新宿・歌舞伎町のホストクラブグループ「クラブ愛」の元社長で「ホスト界の帝王」とも呼ばれた愛田武(あいだ・たけし、本名・榎本武=えのもと・たけし)さんが25日午前3時過ぎに都内近郊の病院で死去した。78歳だった。

 愛田さんの長男・孝さん(53)によると、愛田さんは2011年の夏に3度目の脳梗塞を患った後、認知症の症状が出たことから、都内近郊の老人ホームで過ごしていたという。孝さんが最後に会ったのは1年ほど前で「その時は私の顔は分かったが、電話をしたりお金の管理などは難しくなっていた」と話した。

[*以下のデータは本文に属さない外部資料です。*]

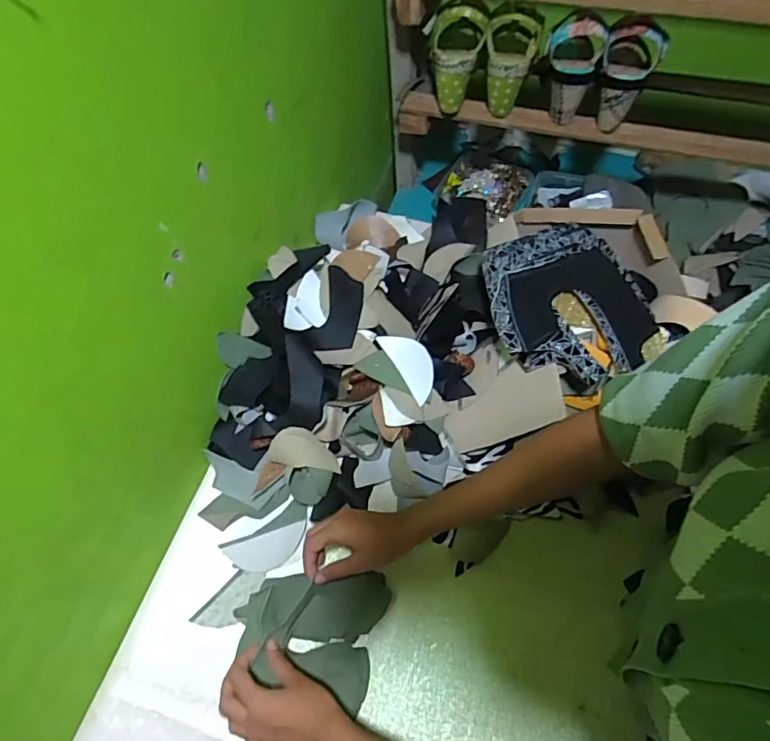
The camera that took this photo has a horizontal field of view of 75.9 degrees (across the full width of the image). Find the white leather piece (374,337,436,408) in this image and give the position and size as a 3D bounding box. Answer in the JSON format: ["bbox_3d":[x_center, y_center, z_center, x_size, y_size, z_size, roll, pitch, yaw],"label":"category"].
[{"bbox_3d":[0.036,-0.011,0.643,0.045,0.005,0.102,-34,74,5],"label":"white leather piece"}]

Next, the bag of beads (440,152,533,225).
[{"bbox_3d":[0.197,-0.374,0.993,0.162,0.034,0.151,27,66,17],"label":"bag of beads"}]

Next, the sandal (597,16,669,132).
[{"bbox_3d":[0.352,-0.425,0.719,0.080,0.144,0.048,15,33,9],"label":"sandal"}]

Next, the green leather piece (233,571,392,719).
[{"bbox_3d":[-0.086,0.285,0.565,0.159,0.050,0.126,14,64,9],"label":"green leather piece"}]

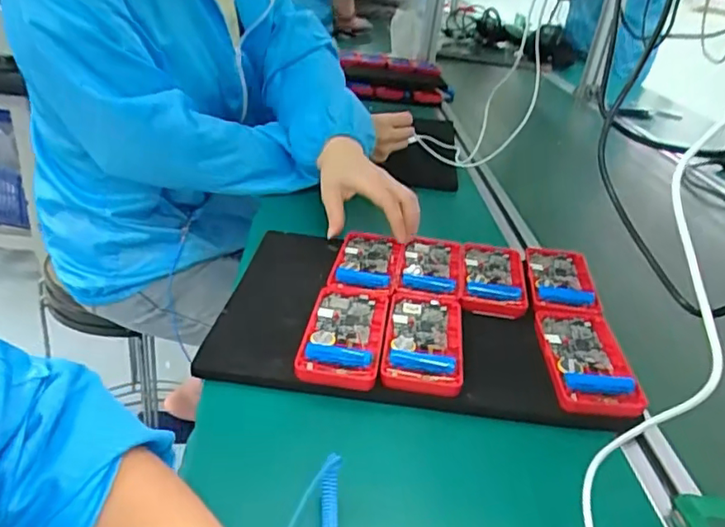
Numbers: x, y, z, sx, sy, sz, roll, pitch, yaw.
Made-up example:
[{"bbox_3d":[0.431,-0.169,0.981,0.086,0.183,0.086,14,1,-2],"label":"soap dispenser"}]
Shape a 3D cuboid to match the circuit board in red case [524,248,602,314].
[{"bbox_3d":[0.200,0.013,0.600,0.064,0.012,0.122,12,29,9],"label":"circuit board in red case"}]

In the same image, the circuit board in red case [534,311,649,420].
[{"bbox_3d":[0.183,0.072,0.487,0.065,0.015,0.129,8,29,1],"label":"circuit board in red case"}]

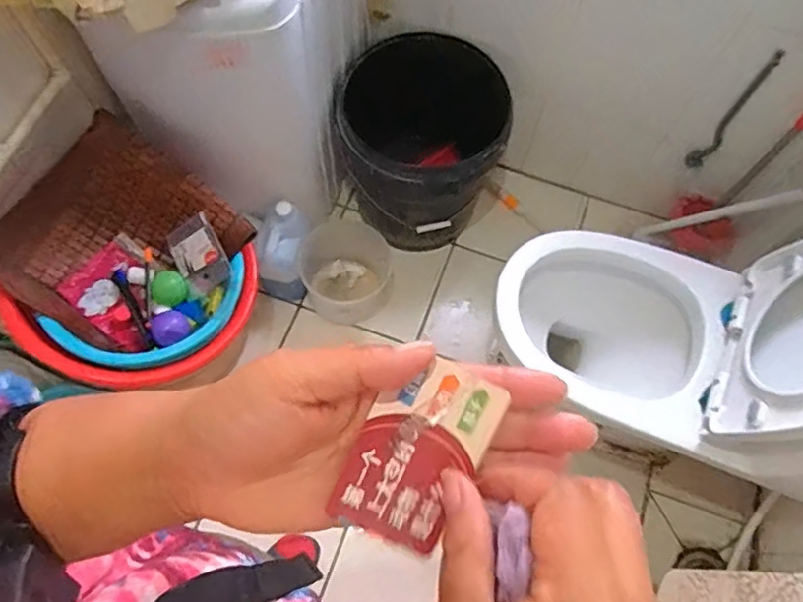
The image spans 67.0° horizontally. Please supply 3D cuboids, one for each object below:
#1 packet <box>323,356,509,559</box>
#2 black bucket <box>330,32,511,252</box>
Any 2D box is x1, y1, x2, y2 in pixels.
[{"bbox_3d":[0.008,0.065,0.256,0.046,0.004,0.077,30,94,-2],"label":"packet"},{"bbox_3d":[0.039,-0.339,1.467,0.357,0.433,0.334,1,68,-1],"label":"black bucket"}]

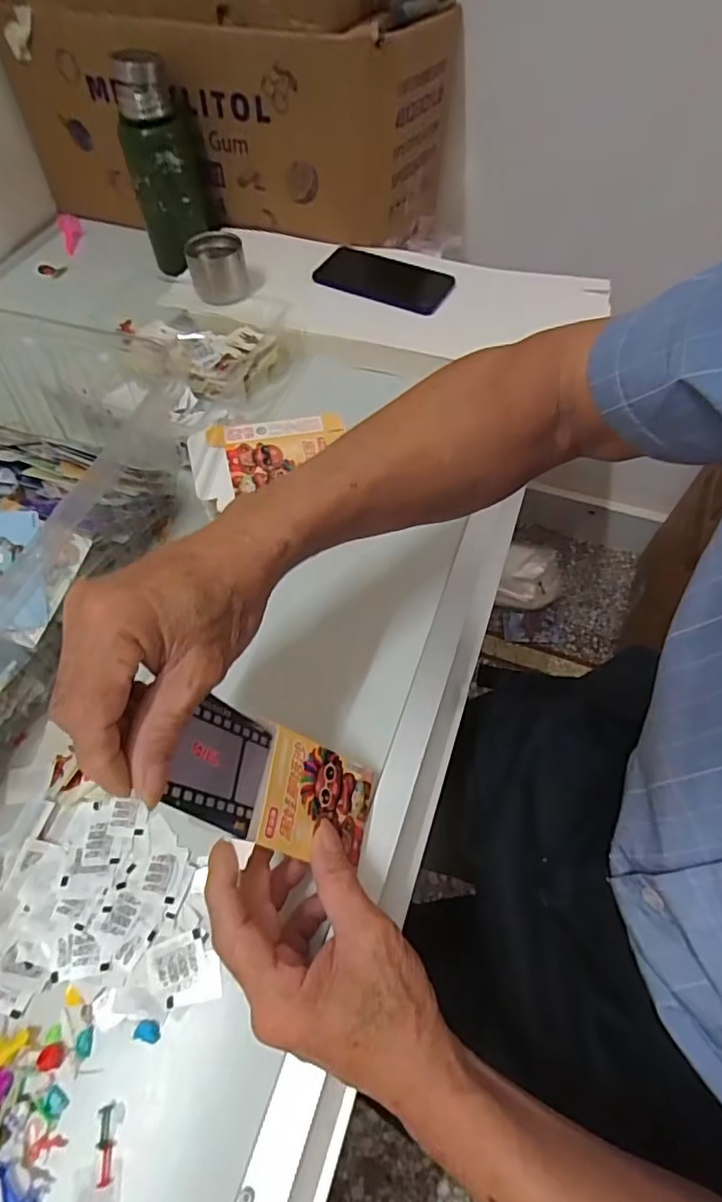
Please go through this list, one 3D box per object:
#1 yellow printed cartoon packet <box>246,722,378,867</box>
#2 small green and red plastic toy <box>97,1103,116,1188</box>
[{"bbox_3d":[-0.025,0.120,0.341,0.006,0.093,0.063,-18,50,35],"label":"yellow printed cartoon packet"},{"bbox_3d":[-0.131,0.279,0.291,0.008,0.005,0.031,-8,59,-4],"label":"small green and red plastic toy"}]

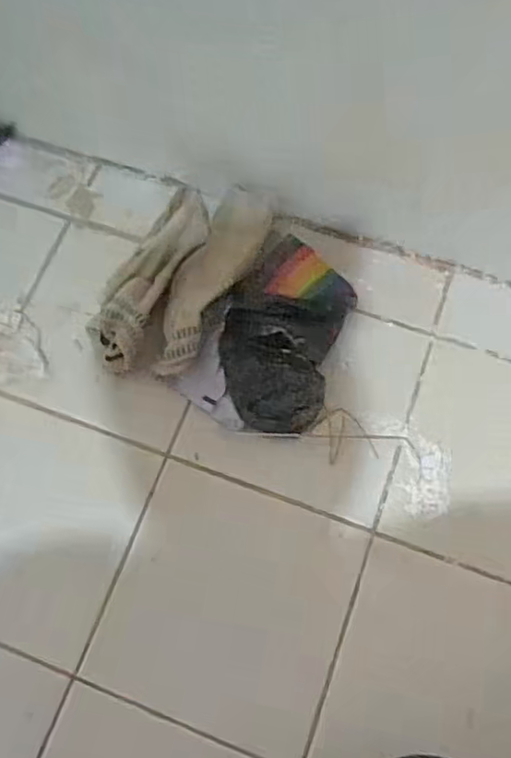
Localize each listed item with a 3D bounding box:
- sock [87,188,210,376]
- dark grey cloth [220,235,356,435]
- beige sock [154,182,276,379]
[{"bbox_3d":[-0.107,-0.106,0.597,0.074,0.038,0.204,23,76,10],"label":"sock"},{"bbox_3d":[0.027,-0.046,0.574,0.108,0.046,0.191,18,75,9],"label":"dark grey cloth"},{"bbox_3d":[-0.048,-0.098,0.584,0.063,0.032,0.204,27,76,11],"label":"beige sock"}]

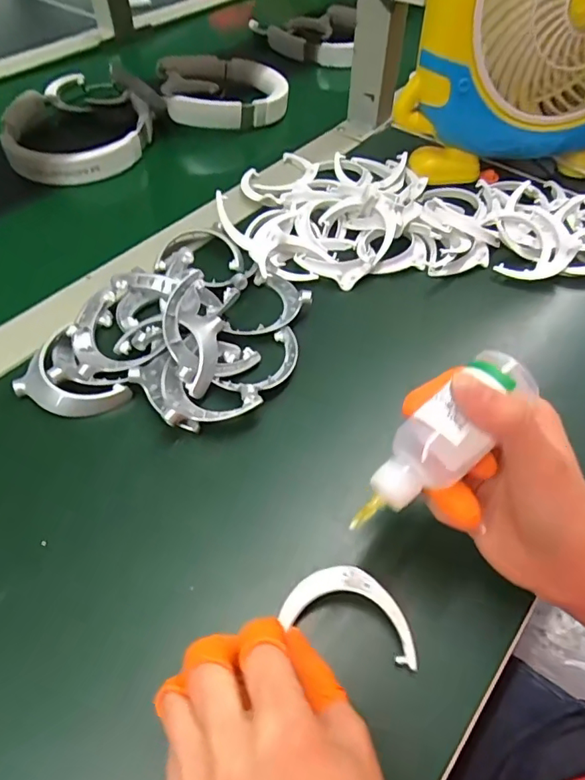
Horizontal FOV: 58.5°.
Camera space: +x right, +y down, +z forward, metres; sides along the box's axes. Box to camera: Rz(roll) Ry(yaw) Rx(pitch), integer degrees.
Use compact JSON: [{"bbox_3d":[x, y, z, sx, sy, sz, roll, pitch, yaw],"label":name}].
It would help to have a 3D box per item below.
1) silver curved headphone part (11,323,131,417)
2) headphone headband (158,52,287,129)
[{"bbox_3d":[-0.150,-0.006,0.344,0.053,0.018,0.070,-38,62,-26],"label":"silver curved headphone part"},{"bbox_3d":[-0.080,-0.349,0.607,0.136,0.034,0.144,1,52,-1],"label":"headphone headband"}]

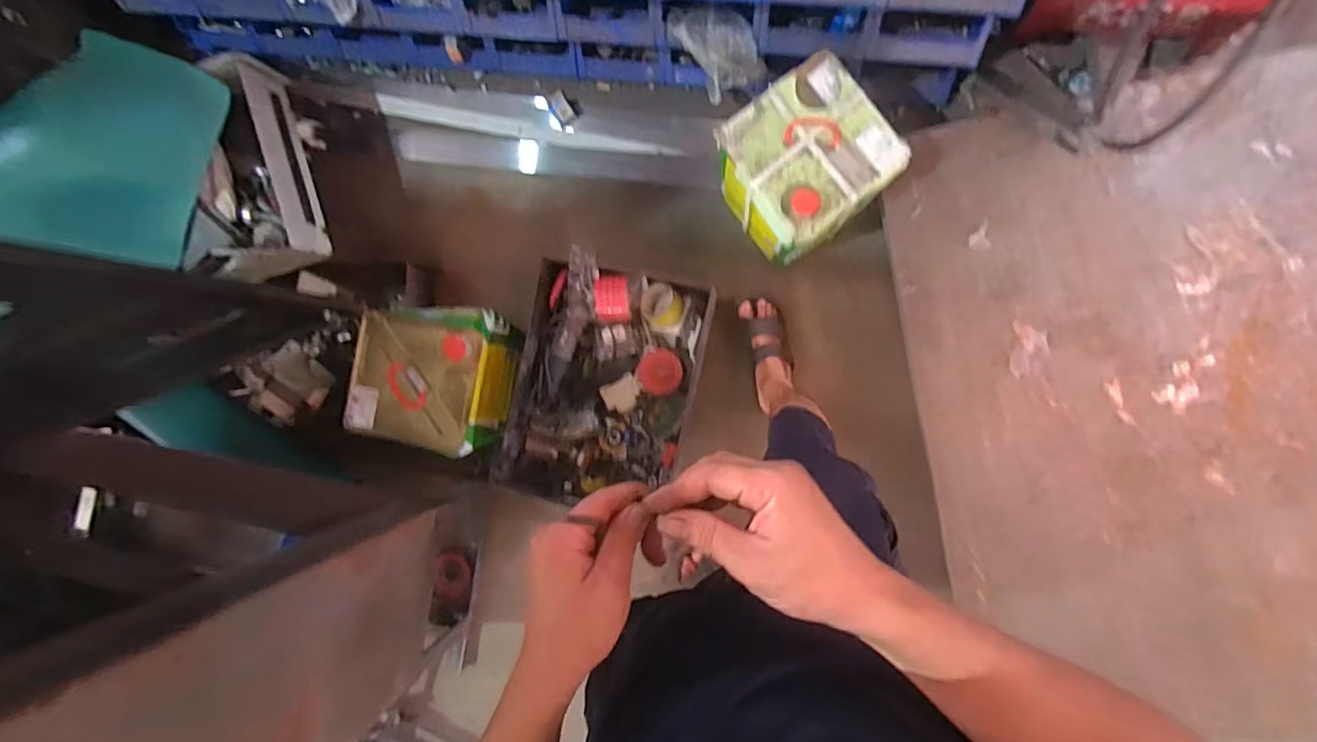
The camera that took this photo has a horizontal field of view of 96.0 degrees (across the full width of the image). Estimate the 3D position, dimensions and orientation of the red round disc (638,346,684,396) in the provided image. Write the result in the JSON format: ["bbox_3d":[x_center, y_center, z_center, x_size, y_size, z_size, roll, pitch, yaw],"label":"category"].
[{"bbox_3d":[0.003,0.001,1.296,0.095,0.016,0.100,0,91,8],"label":"red round disc"}]

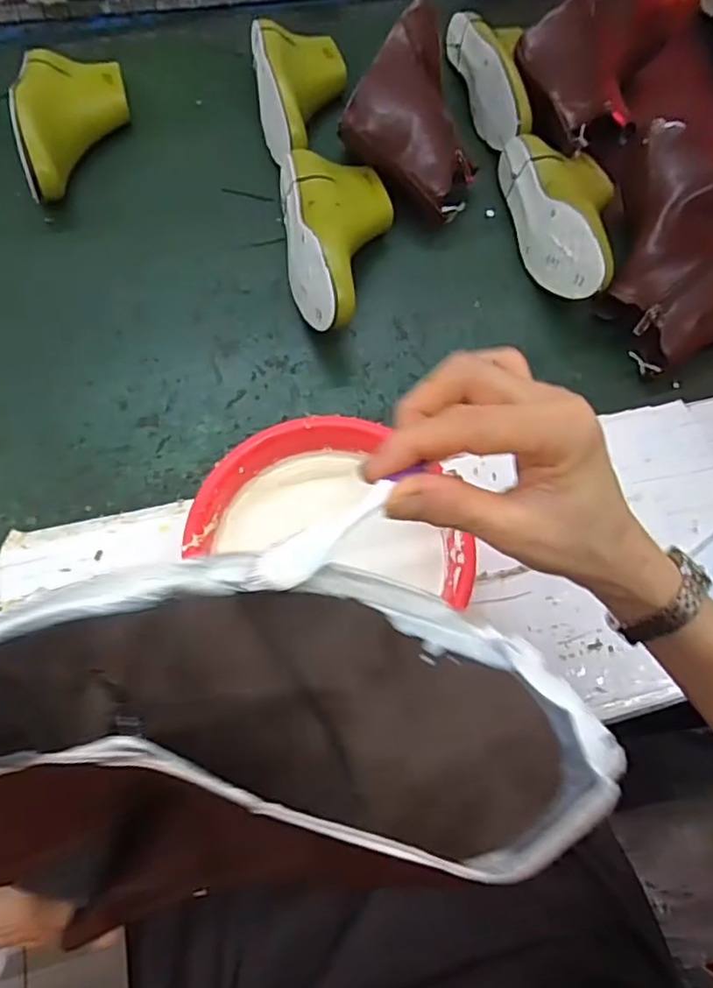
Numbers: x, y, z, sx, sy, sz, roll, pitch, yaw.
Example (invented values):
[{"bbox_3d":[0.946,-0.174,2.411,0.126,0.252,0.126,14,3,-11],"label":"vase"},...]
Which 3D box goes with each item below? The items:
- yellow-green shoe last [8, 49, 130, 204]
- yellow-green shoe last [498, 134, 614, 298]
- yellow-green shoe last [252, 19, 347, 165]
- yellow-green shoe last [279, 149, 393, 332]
[{"bbox_3d":[-0.314,-0.415,0.683,0.104,0.076,0.229,-10,66,-7],"label":"yellow-green shoe last"},{"bbox_3d":[0.236,-0.302,0.654,0.113,0.071,0.233,-6,64,-3],"label":"yellow-green shoe last"},{"bbox_3d":[-0.061,-0.475,0.716,0.109,0.073,0.239,-6,65,-6],"label":"yellow-green shoe last"},{"bbox_3d":[-0.013,-0.263,0.616,0.116,0.072,0.238,-6,65,-6],"label":"yellow-green shoe last"}]

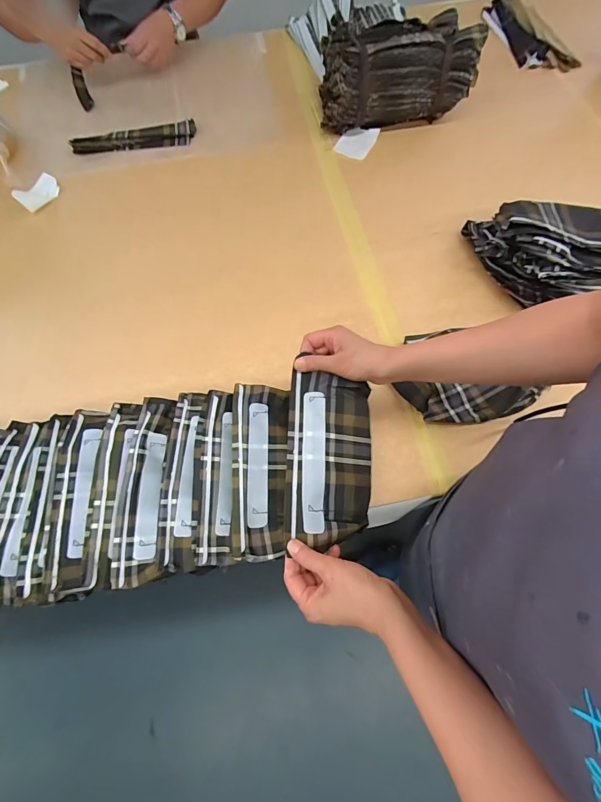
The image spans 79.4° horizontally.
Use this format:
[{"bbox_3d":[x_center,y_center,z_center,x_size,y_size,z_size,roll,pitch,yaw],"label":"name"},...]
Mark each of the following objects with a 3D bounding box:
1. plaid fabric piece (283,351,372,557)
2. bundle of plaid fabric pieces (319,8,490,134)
[{"bbox_3d":[0.035,0.061,0.436,0.099,0.037,0.212,2,68,3],"label":"plaid fabric piece"},{"bbox_3d":[0.188,-0.696,0.766,0.308,0.128,0.206,-10,68,-2],"label":"bundle of plaid fabric pieces"}]

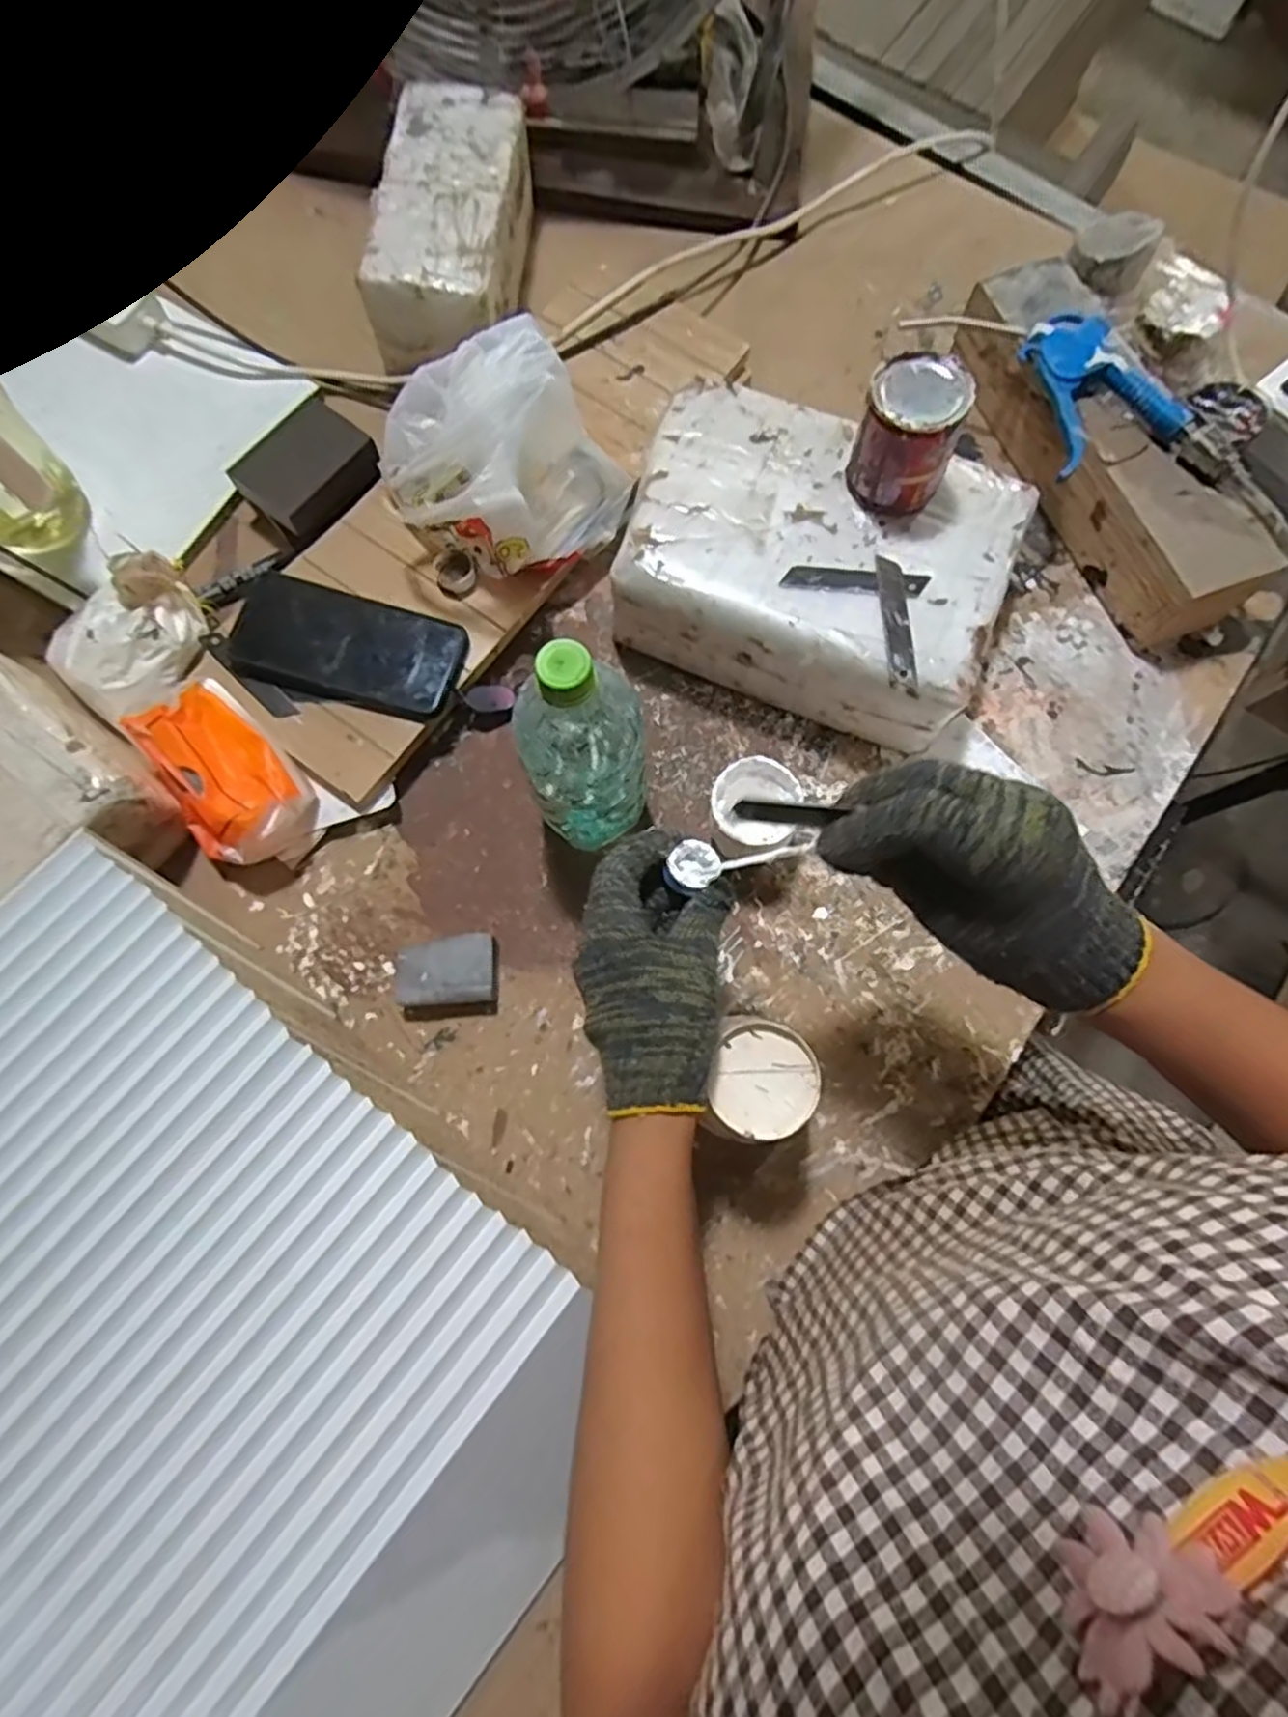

 1940年に新潟県に生まれた愛田さんは、家出同然で上京。ベッド販売でトップセールスマンとなった後に起業したが失敗して倒産した。その後、巧みな話術を武器にホストに転身。71年に独立し、新宿に「クラブ愛」(現在の愛本店)をオープンした。その後は、自身もホストとして店に出る一方でホストクラブを経営する「愛田観光」の社長に就任して手腕を発揮。日本有数のグループにまで育て上げた。同グループからは、後にタレントとなった城咲仁(41)ら人気者も生まれた。

 メディアにも積極的に登場し、日本テレビ系のバラエティー番組「マネーの虎」などに出演。自身の経験を記した「ホスト王・愛田流 天下無敵の経営術」などの著書もある。また、マイナスのイメージがある業界をクリーンにするために、07年に業界団体「歌舞伎町ホストクラブ協力会」を設立。自ら初代会長となり、「ぼったくり営業」などの根絶に取り組んだ。

 城咲仁はこの日、“恩人”の訃報に接し「愛田武さんがいなければ、今の僕が存在することは絶対にありませんでした」とコメント。「クラブ愛」のホスト時代を振り返り、「激動の時代に、日本にはなかったホストという世界を一から作り上げた水商売の神様である愛田さんに多くのことを学びました。本当にありがとうございました」としのんだ。